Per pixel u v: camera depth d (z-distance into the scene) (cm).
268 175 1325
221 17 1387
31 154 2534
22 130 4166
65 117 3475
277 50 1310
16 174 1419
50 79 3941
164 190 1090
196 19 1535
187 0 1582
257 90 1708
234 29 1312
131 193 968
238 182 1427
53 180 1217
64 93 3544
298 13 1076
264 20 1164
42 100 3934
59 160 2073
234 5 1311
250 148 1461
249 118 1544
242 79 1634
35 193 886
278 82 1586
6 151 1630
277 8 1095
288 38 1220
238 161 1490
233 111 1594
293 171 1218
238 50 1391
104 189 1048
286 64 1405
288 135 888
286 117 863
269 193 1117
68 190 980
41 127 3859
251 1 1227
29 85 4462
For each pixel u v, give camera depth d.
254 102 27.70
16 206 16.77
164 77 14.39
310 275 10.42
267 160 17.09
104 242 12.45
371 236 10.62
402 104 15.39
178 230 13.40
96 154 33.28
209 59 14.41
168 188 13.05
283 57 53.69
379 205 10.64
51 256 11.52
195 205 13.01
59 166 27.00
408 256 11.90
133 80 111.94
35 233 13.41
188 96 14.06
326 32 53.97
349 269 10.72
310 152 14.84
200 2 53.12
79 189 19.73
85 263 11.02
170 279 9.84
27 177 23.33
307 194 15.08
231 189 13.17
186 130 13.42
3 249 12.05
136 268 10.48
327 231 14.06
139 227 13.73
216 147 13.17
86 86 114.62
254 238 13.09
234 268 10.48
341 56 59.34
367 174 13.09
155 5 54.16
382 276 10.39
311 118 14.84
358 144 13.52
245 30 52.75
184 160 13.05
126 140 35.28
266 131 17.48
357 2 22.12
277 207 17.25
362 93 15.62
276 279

++++

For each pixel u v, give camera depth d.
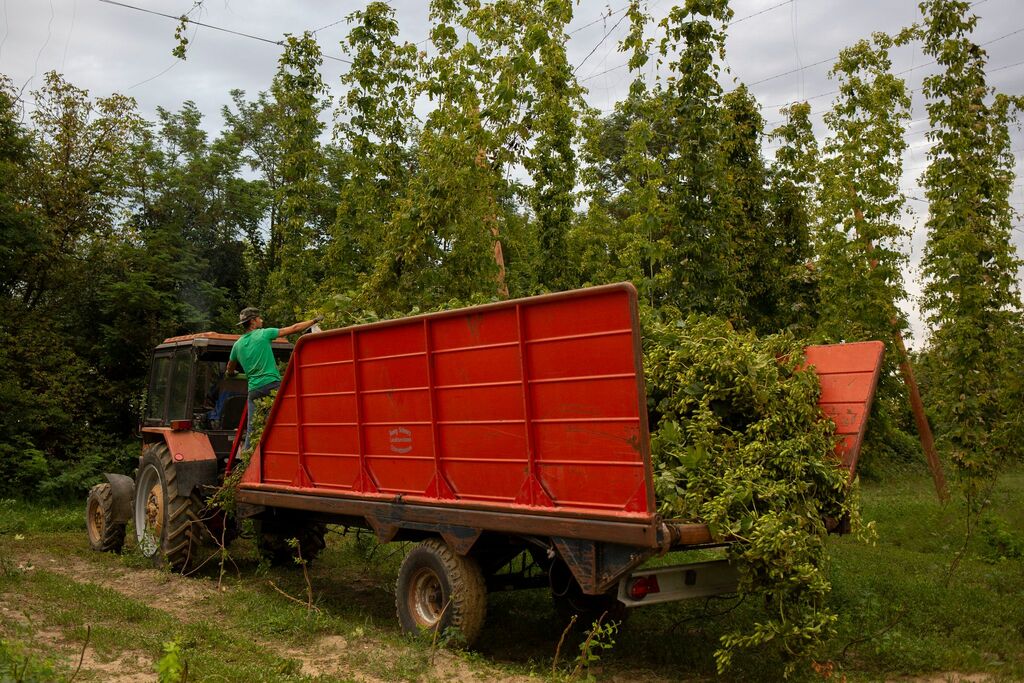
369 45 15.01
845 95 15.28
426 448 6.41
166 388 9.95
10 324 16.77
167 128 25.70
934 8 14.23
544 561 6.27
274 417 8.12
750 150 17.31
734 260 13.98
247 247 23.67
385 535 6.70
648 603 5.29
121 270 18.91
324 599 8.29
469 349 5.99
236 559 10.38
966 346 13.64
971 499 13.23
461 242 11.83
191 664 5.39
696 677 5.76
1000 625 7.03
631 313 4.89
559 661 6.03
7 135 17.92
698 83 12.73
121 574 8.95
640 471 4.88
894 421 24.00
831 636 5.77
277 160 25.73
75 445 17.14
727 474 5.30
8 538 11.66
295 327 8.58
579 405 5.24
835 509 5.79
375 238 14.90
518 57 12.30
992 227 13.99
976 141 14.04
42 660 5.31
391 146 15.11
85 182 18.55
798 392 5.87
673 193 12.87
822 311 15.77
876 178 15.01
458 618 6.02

++++

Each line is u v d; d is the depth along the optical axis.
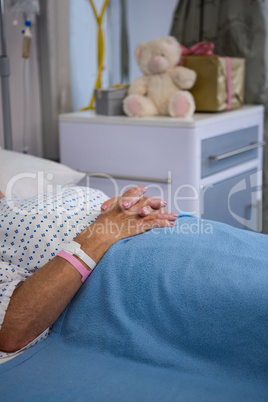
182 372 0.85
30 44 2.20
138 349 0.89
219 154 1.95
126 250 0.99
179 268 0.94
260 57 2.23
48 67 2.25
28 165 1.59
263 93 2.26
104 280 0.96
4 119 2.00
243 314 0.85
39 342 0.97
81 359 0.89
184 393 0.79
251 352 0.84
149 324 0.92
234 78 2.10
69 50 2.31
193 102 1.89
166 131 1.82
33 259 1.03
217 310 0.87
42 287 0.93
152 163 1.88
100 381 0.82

++++

:: PROBLEM TO WORK ON ::
When you reach the line with "191 664 5.39" in the records above, start writing out lines exactly, and stop once the line with "458 618 6.02" has been written; include nothing else.

:: EXERCISE ANSWER ::
191 664 5.39
696 677 5.76
1000 625 7.03
631 313 4.89
559 661 6.03
7 135 17.92
698 83 12.73
121 574 8.95
640 471 4.88
894 421 24.00
831 636 5.77
277 160 25.73
75 445 17.14
727 474 5.30
8 538 11.66
295 327 8.58
579 405 5.24
835 509 5.79
375 238 14.90
518 57 12.30
992 227 13.99
976 141 14.04
42 660 5.31
391 146 15.11
85 182 18.55
798 392 5.87
673 193 12.87
822 311 15.77
876 178 15.01
458 618 6.02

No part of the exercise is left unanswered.